I would visit them both daily just to see how they were faring. The first person was doing fine.
The second person stayed in a very precarious state for days, Unconscious, with blood pressure propped up by meds and his heart contractions and rhythm barely managing to sustain his life with 24/7 IV medication. His progress was highly questionable.
After a few days, the first person had a cardiac arrest all of a sudden and died.
The second person made a surprisingly great recovery and was discharged some four weeks later.”
“Nothing Short Of Miraculous”
“A 21-year-old client of mine was hit twice by a car in five months while crossing the street. He had just gotten back on his feet from the first one when he got hit by the second car. This happened just before Thanksgiving.

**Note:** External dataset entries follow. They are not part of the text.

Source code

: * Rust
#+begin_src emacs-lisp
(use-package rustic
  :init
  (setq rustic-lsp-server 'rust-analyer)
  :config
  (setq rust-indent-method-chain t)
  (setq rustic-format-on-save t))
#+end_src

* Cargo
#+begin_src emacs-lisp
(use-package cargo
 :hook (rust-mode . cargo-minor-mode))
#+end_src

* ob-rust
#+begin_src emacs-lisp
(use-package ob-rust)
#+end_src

The doctors told the family to get ready to pull the plug since it was unlikely he’d ever regain consciousness. The family was considering it when he came around. He was expected to be on a ventilator for the rest of his life. He couldn’t talk and could only blink responses and move his lips.
Two weeks later, he was off the ventilator. One month later, he was getting his trach tube removed. He has now has regained some use of one arm, less on other, and can feel his legs, and will soon undergo surgery to get a stimulator to assist his leg recovery.
Nothing short of miraculous.”
“Don’t Even Ask”
“A diabetic woman arrived at the hospital with a foot ulcer. This patient was known for not properly following the necessary recovery care. One day the wounds infected and progressed to a severe case of gangrene. This woman refused to do the amputation surgery and said she would take care of it by herself.
A few weeks later she returns to the hospital with her foot almost healed. I couldn’t believe this and I asked what she had done and she just told me: Don’t even ask.”